Frau gerät an Service-Hotline-Betrüger
Laut Polizeiinspektion Pfarrkirchen waren die online gebuchten Flüge der Frau vom Anbieter storniert worden. Über eine Internetsuchmaschine geriet die 23-Jährige an eine falsche Kundenservice-Hotline. Per Telefon erlaubte sie den Betrügern den Zugriff auf ihr Handy. Dadurch sei es laut Polizei "in kürzester Zeit zu verschiedenen Transaktionen" gekommen: Insgesamt wurden 2.500 Euro vom Konto der Frau abgebucht.
Nun wird unter anderem wegen Leistungsbetrugs ermittelt, die niederbayerischen Beamten leiteten ein Verfahren gegen Unbekannt ein, hieß es. Deshalb wird im Speziellen vor "Service-Hotline-Betrug" gewarnt.
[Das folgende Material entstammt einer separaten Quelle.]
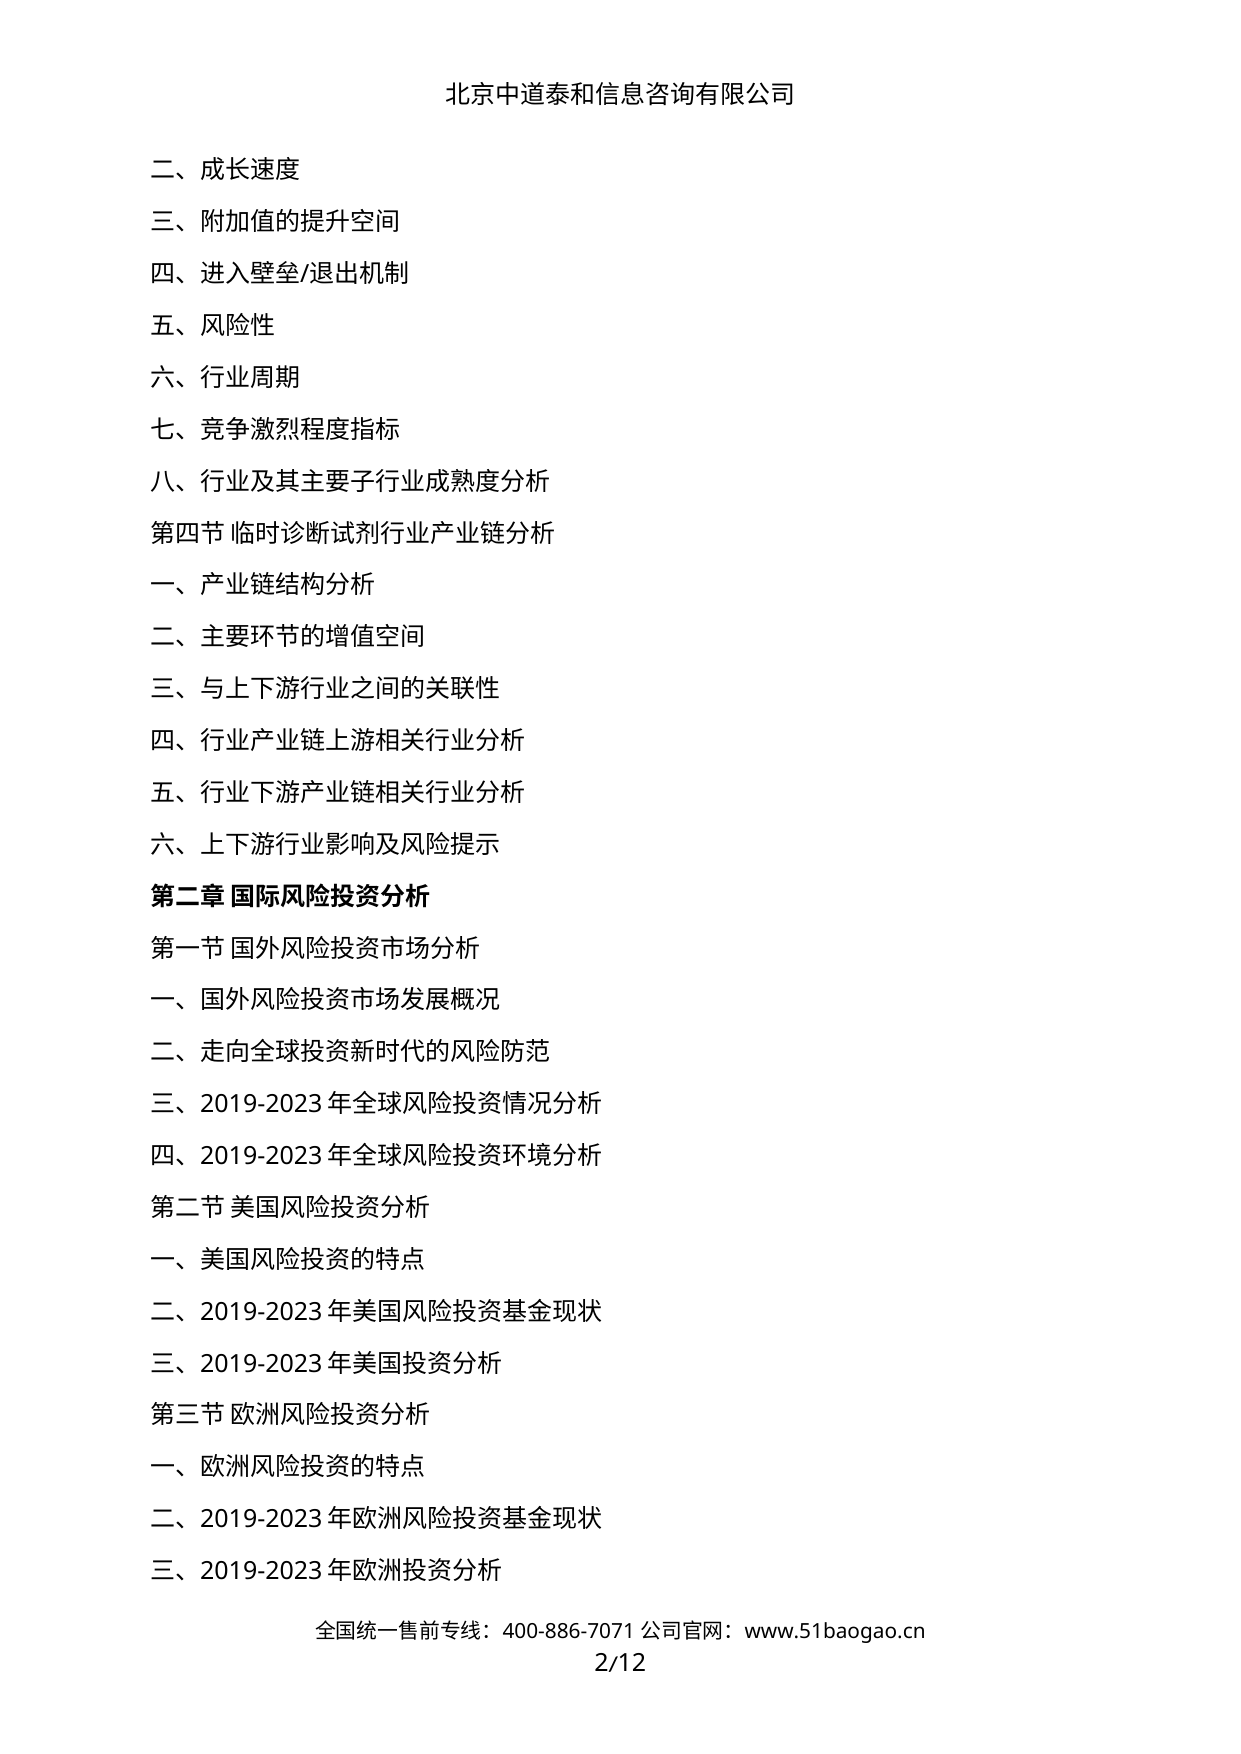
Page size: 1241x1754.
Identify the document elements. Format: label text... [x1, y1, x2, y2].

text 一、产业链结构分析 [150, 565, 1090, 601]
text 三、2019-2023年美国投资分析 [150, 1343, 1090, 1379]
text 四、进入壁垒/退出机制 [150, 254, 1090, 290]
text 第四节 临时诊断试剂行业产业链分析 [150, 513, 1090, 549]
text 第三节 欧洲风险投资分析 [150, 1395, 1090, 1431]
text 第二章 国际风险投资分析 [150, 876, 1090, 912]
text 第二节 美国风险投资分析 [150, 1187, 1090, 1224]
text 一、欧洲风险投资的特点 [150, 1447, 1090, 1483]
text 一、美国风险投资的特点 [150, 1239, 1090, 1276]
text 四、2019-2023年全球风险投资环境分析 [150, 1136, 1090, 1172]
text 四、行业产业链上游相关行业分析 [150, 721, 1090, 757]
text 二、成长速度 [150, 150, 1090, 186]
text 第一节 国外风险投资市场分析 [150, 928, 1090, 964]
text 三、2019-2023年欧洲投资分析 [150, 1551, 1090, 1587]
text 三、与上下游行业之间的关联性 [150, 669, 1090, 705]
text 二、2019-2023年美国风险投资基金现状 [150, 1291, 1090, 1327]
text 六、行业周期 [150, 357, 1090, 394]
text 六、上下游行业影响及风险提示 [150, 824, 1090, 861]
text 一、国外风险投资市场发展概况 [150, 980, 1090, 1016]
text 二、主要环节的增值空间 [150, 617, 1090, 653]
text 二、2019-2023年欧洲风险投资基金现状 [150, 1499, 1090, 1535]
text 三、附加值的提升空间 [150, 202, 1090, 238]
text 七、竞争激烈程度指标 [150, 409, 1090, 446]
text 五、行业下游产业链相关行业分析 [150, 772, 1090, 809]
text 五、风险性 [150, 306, 1090, 342]
text 二、走向全球投资新时代的风险防范 [150, 1032, 1090, 1068]
text 三、2019-2023年全球风险投资情况分析 [150, 1084, 1090, 1120]
text 八、行业及其主要子行业成熟度分析 [150, 461, 1090, 497]
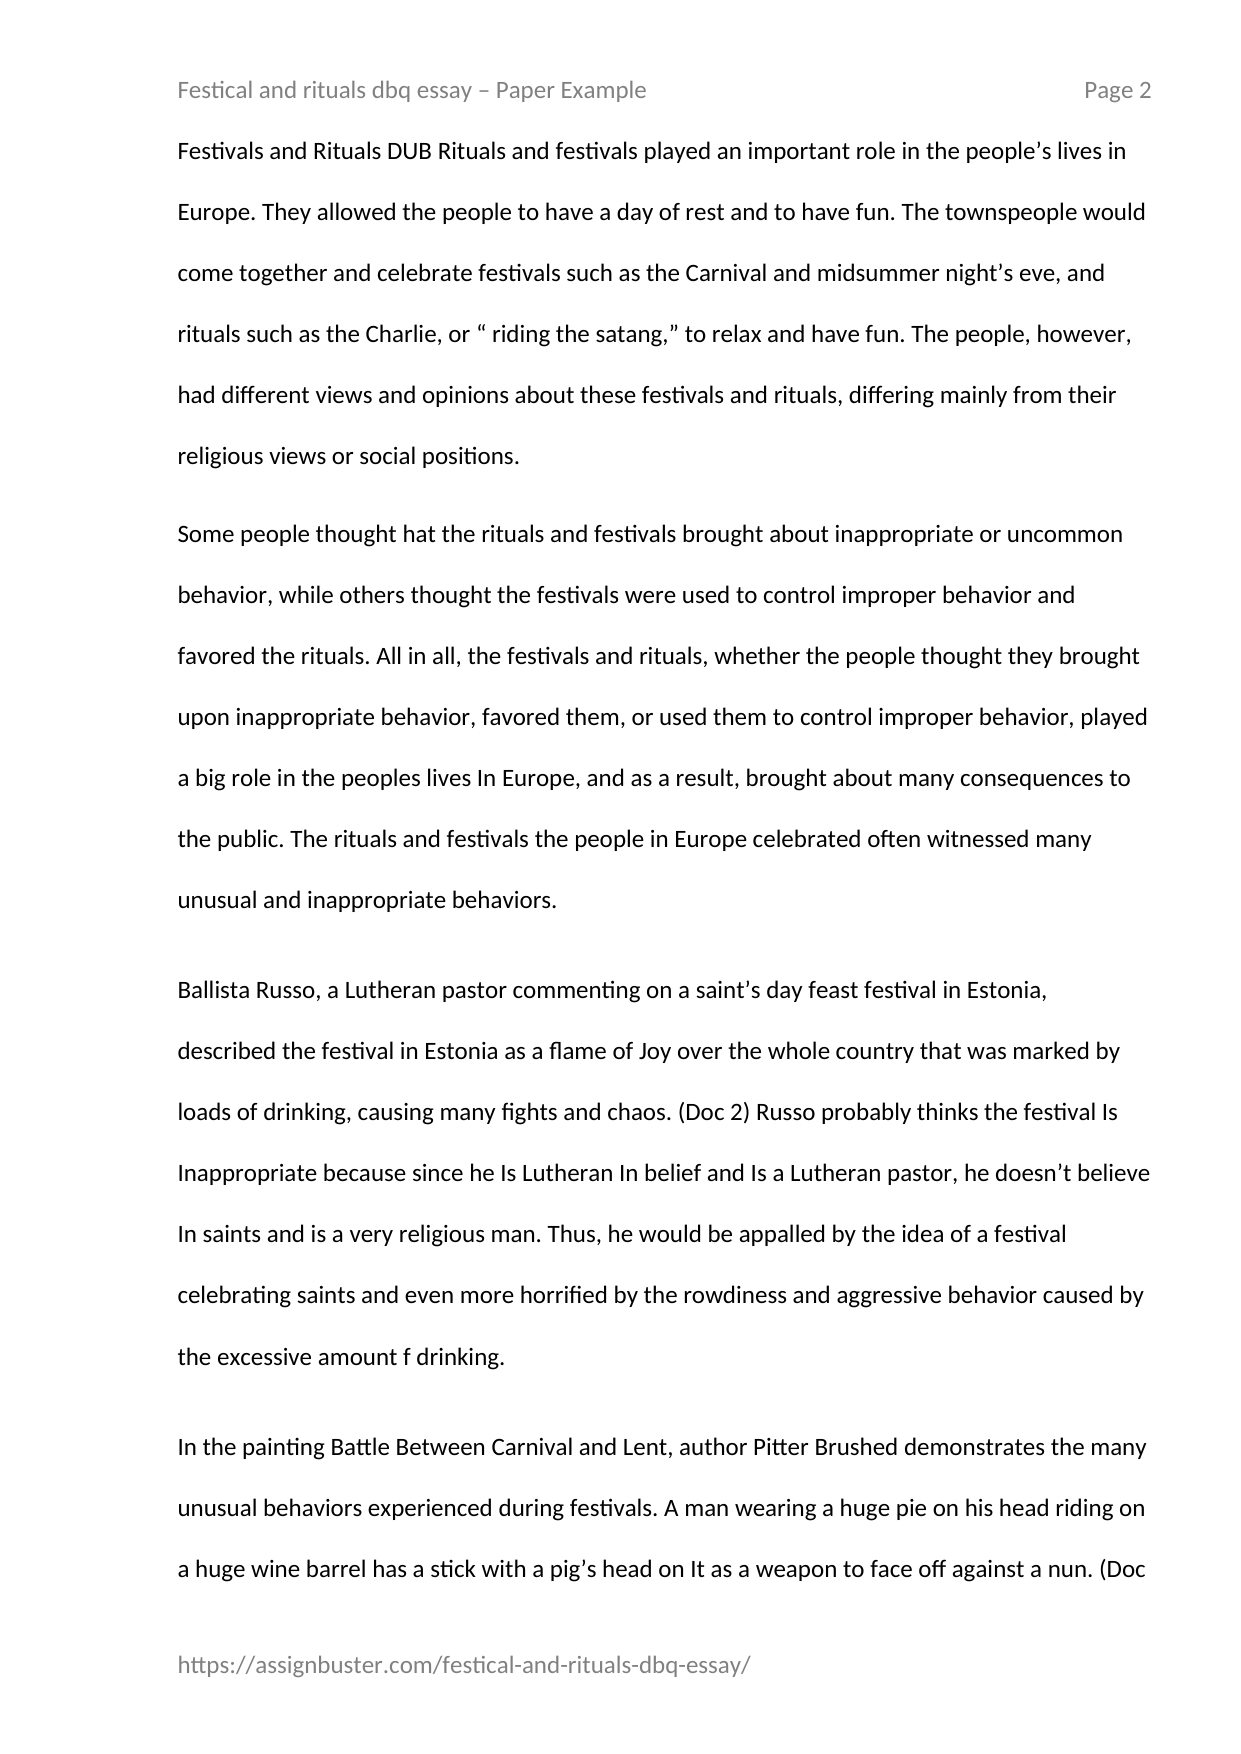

Flüge umbuchen: Nur offizielle Portale nutzen
Verbraucher sollten Hotlines ausschließlich über die offizielle Website des Buchungsportals oder der Fluggesellschaft recherchieren – und nicht über teils gekaufte Anzeigen bei Suchmaschinen, empfiehlt das bayerische Landeskriminalamt (BLKA).
Bei Mitteilungen über Flugstornierungen sollten Reisende niemals auf Rückrufnummern oder fremde Supportlinks reagieren, die sie nicht überprüft haben. Stattdessen solle man Buchungsänderungen nur über das eigene Kundenkonto vornehmen.
Kontakt mit der eigenen Bank aufnehmen
Sollte ein vermeintlicher Service-Mitarbeiter am Telefon Fernzugriff auf Smartphone oder Computer verlangen, rät die Polizei: Gespräch abbrechen, Internetverbindung trennen und die Bank kontaktieren.
Ein weiterer Tipp des BLKA: Push-Benachrichtigungen der Bank aktivieren, um ungewollte Abbuchungen zu bemerken, und bei Verdacht sofort Anzeige zu erstatten.